The last time I attended Labour Party Conference was also at Brighton but in 2000. I wrote and performed an ensemble political cabaret show at The Greys pub to an audience of party delegates and apparatchiks escaping the conference proper. Among the cast of 4 of The Soapbox Cabaret that night was a young up-and-coming comedian, Russell Brand.
So it was fitting that on my return to Conference that Russell should be there – but this time not performing The Song of the Spin Doctor dressed half in drag, but speaking soberly at a morning meeting about Addiction alongside Labour’s Shadow Health Spokesperson John Ashworth. The most notable thing that has changed in those 17 years though, wasn’t me or Russell, but the Labour Party. Jeremy Corbyn’s Labour Party.
Admittedly I avoided the actual Conference and stuck to Momentum’s brilliant fringe event, The World Transformed. Even the most tedious sounding events had queues stretching around the block like a gig by the hot new band or the release of a Triple A console game – except it was a bunch of people you’d barely heard of debating how to build stronger links with the Trade Unions. Chunky Mark, The Artist Taxi Driver, said “it’s a Conference but it’s like a f*cking festival mate”, when I interviewed him in the street outside a massively oversubscribed event where scores of people were turned away.

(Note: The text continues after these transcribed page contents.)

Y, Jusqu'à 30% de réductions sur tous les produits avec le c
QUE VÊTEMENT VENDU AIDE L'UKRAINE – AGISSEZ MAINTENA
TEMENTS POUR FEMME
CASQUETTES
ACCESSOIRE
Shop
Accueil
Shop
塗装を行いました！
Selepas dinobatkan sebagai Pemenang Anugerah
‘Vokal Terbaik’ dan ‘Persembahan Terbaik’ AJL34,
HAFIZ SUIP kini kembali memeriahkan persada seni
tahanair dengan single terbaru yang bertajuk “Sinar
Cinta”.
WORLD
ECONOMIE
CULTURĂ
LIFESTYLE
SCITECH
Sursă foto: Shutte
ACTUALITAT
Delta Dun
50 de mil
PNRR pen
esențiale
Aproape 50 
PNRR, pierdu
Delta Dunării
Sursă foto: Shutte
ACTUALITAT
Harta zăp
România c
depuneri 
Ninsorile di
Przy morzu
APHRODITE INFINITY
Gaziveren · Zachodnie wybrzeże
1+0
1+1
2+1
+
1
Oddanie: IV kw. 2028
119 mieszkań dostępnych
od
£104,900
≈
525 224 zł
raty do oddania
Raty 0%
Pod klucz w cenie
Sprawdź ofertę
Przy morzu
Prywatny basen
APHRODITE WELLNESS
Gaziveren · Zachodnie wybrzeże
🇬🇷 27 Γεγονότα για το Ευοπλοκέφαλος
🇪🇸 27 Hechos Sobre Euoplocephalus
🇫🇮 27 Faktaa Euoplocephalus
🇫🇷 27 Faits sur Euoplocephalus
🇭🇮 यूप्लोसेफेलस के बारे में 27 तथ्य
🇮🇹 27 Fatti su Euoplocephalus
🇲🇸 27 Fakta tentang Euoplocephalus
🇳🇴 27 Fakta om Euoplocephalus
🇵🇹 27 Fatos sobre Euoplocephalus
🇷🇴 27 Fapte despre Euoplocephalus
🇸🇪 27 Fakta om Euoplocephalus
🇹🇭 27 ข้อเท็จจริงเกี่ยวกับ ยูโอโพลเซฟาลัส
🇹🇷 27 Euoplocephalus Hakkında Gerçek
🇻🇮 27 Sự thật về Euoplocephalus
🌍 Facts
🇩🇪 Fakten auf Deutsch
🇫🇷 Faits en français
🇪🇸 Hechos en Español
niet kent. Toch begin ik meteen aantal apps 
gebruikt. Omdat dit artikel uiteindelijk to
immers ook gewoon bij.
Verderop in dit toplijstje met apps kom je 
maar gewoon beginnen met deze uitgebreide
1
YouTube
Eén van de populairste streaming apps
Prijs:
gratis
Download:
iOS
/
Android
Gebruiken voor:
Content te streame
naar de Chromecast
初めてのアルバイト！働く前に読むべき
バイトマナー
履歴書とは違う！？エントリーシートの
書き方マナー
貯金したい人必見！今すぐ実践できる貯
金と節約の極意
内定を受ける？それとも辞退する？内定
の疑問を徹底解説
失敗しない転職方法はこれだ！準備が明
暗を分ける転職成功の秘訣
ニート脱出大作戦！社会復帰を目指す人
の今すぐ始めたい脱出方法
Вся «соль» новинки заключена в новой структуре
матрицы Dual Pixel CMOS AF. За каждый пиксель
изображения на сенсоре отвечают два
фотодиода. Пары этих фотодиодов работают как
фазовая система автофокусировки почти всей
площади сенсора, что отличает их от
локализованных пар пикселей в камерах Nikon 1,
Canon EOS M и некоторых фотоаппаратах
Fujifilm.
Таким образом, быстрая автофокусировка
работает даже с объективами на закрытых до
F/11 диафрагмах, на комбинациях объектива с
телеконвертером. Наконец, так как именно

At an evening event, Governing from the Radical Left, John McDonnell was greeted onstage with a standing ovation. Paul Mason prowled the space like a glowering rock star. McDonnell summed it up best when he said the Party felt optimistic once more (when was the last time?).

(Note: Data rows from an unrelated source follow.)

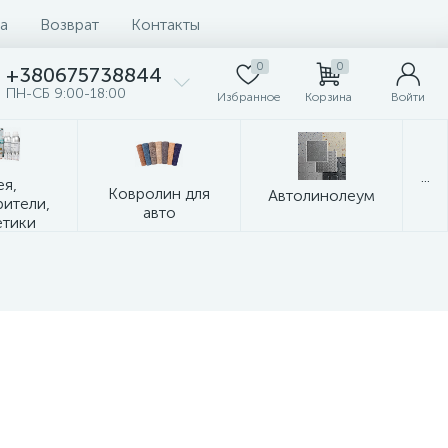
а
Возврат
Контакты
0
0
+380675738844
ПН-СБ 9:00-18:00
Избранное
Корзина
Войти
...
ея,
Ковролин для
Автолинолеум
рители,
авто
етики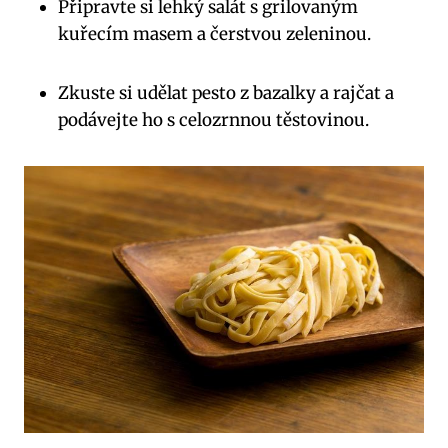
Připravte si lehký salát s grilovaným
kuřecím masem a čerstvou zeleninou.
Zkuste si udělat pesto z bazalky a rajčat a
podávejte ho s celozrnnou těstovinou.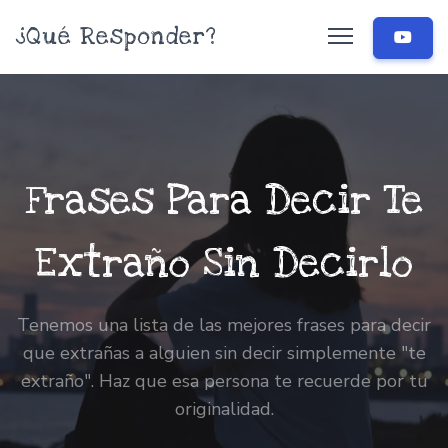
¿Qué Responder?
Frases Para Decir Te
Extraño Sin Decirlo
Tenemos una lista de las mejores frases para decir
que extrañas a alguien sin decir simplemente "te
extraño". Haz que esa persona te recuerde por tu
originalidad.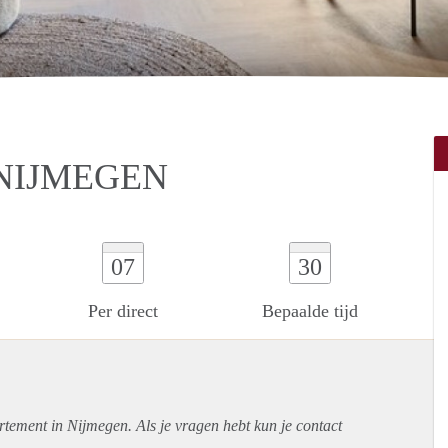
NIJMEGEN
07
30
Per direct
Bepaalde tijd
rtement
in Nijmegen. Als je vragen hebt kun je contact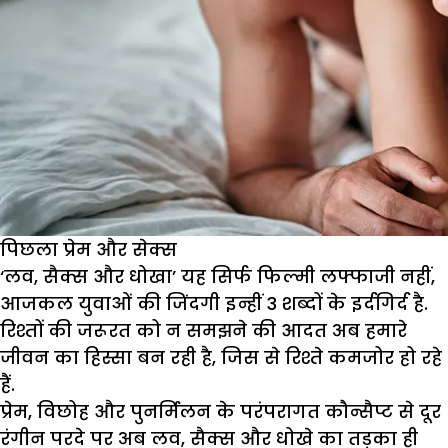
ए
दिल
पिछला प्रेम और सेक्स
‘लव, सैक्स और धोखा’ यह सिर्फ फिल्मी लफ्फाजी नहीं,
आजकल युवाओं की जिंदगी इन्हीं 3 शब्दों के इर्दगिर्द है.
रिश्तों की जरूरत को न समझने की आदत अब हमारे
जीवन का हिस्सा बन रही है, जिस से रिश्ते कमजोर हो रहे
हैं.
प्रेम, विछोह और पुनर्मिलन के परंपरागत कौन्सैप्ट से दूर
रंगीन परदे पर अब लव, सैक्स और धोखे का तड़का ही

When I’d decided to max out my credit card all those years ago to take a comedy show to the Labour Party Conference (I ran the show for a week in Bournemouth the previous year, 1999, also starring Russell) it came out of the frustration of my first Conference in 1997 as an international delegate. The first Conference after the landslide General Election victory that had returned Labour to power after 18 dismal, divisive, bitter years. It should have been a massive party, a celebration – there should have been a sense of optimism. But there was none – just a dampening of expectations. On Monday it felt like the carnival had finally arrived in Brighton, 20 years late, not to celebrate a victory, but to prepare for one.